* Extract
Project Sardinia & Corsica

It’s been nearly 7 months since our flight from Alghero back to Bucharest. Andra and I had made it through our first trip together. And I must tell you that it’s been one of the best this year.

Day 1
On Sunday, off from a full plane, and with only one officer to check the papers, we stood in line for about one hour and lost the bus to Fertilia. Impatient at the prospects of waiting for the next one, we started walking towards the village that would host us for 2 nights. The sun and springish/summerish scents were a delight after sub-zero temperatures and snow in Romania. That is, until the rain came.
It was cooler now, but we still made it on foot to Ostello Hostal de L'Alguer (EUR 52/twin room/2 nights, en-suite, -frugal- breakfast included). We then unpacked and went out to eat, choosing a terrace in the sun and enjoying our bruschette gigantesche [as I liked to call them], together with our tiramisu and cappuccino at Cohiba.
It was time for a walk to Nuraghe Palmavera (admission fee: EUR 3.50) following a rather scenic trail. We got there, explored for a bit, and then the very nice curator of the museum offered to take us and a couple of Polish travellers to Alghero. We gladly accepted. The wind had intensified and there were signs of rain. Still determined to walk the narrow and picturesque streets of ‘small Barcelona’, we did roam for a while [as I expected to get a wow, which sadly never came in this town] and then crashed at a waffle place – Café del Corso –, savouring the local beer – Ichnusa.
Trying to catch the bus back to Fertilia, we met locals offering to take us, but we stubbornly waited. In the end, it arrived and we were all smiles when the driver offered our rides ‘as a gift of his island to us’.
It was cold and the Wi-Fi did not work; still, we were happy to be in Sardinia and marvelled at our hosts’ kindness at the end of a day when we did not pay a single cent for transportation.    

Day 2
After breakfast, I did try to call my contact from the pre-booked scuba diving session. Unfortunately, later on, as I managed to get in touch with him, he told me that the visibility was not that good because of the previous rainy days and that we could only go on Thursday – we would have been in Corsica then.
Fertilia, Sardinia
A bit disappointed, yet relieved [I dreaded the cold water], we started walking around Fertilia, trying to change a large note into smaller ones [make sure you bring small money, especially if you travel off-season!], then enjoyed the sun on our hostel deck, a cappuccino and a hot chocolate keeping us company.
We had delicious pasta and salad for lunch at ClaMar, topped with local seudas. At one o’clock sharp, the owner of Sea Kayak Sardinia was waiting to take us on a half-day sea kayak tour (EUR 45/pp.). We had a peaceful and azure bay as our starting point and paddled all the way to Porto Conte and back, happy at the waves, the wind, and the flamingos we saw.  
The day ended with a bit of shopping and dinner at Cohiba – the crema catalana was even better than the giant tiramisu that I had the previous day, though I still consider the latter as the best of the entire trip.

* Tasks for this exercise
[1] In the Sardinia and Corsica travel account, why did the pre-booked scuba diving session not happen?
[2] According to the Sardinia and Corsica travel account, what was the per-person price of the half-day sea kayak tour?
[3] Extend the Sardinia and Corsica travel account, picking up right after its final sentence.

Records excerpted from a collection:
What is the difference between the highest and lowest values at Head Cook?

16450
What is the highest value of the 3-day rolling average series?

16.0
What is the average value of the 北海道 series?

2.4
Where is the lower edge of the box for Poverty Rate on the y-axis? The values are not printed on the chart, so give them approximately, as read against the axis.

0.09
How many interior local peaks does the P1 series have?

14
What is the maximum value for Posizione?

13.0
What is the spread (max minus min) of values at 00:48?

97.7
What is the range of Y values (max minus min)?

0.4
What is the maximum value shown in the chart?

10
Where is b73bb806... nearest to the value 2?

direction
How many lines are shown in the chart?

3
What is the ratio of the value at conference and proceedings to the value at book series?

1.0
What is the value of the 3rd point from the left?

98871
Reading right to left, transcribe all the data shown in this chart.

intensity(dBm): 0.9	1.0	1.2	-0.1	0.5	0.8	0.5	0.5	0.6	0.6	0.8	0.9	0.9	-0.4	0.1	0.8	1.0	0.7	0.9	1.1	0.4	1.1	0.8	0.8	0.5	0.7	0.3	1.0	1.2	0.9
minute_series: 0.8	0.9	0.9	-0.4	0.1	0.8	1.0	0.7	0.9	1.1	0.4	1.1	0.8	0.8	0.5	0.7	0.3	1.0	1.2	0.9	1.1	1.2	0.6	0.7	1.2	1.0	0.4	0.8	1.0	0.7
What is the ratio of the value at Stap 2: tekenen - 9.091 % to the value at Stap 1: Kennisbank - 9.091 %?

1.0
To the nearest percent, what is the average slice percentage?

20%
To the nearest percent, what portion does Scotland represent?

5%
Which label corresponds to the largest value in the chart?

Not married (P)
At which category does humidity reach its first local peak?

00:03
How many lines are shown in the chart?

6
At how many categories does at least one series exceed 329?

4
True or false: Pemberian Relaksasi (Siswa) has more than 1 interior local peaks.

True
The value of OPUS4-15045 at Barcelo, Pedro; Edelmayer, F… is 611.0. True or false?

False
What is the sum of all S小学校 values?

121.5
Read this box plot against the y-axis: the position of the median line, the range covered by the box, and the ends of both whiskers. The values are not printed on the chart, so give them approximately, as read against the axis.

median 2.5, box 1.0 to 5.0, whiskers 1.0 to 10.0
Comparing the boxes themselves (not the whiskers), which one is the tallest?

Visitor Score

* Results by task
[1] The contact said visibility was poor because of the previous rainy days, so the dive could only take place on Thursday. By then the travelers would have been in Corsica.

[2] EUR 45 per person.

[3]
Day 3
4:30 was our wake-up time. There were many means of transportation ahead (to use and change), because it was the day when we were supposed to reach Corsica. First, we took the bus from Fertilia to Alghero (ticket: EUR 1.50), but the driver left us at the train station instead of the bus stop in Alghero [we had to continue to Sassari], messing my plans up. We adapted to our new train ride (ticket: EUR 2.20) and got off at Santa Maria. We walked to the intended bus stop with the help of the ticket collector and of a very nice lady from Szeged, who was very happy to be near somebody who spoke her language. With the bus tickets to Santa Teresa di Gallura (EUR 7) bought, we could finally relax and enjoy our ride in the very colourful north of Sardinia [I especially liked Castelsardo and I made it a goal to head back there someday].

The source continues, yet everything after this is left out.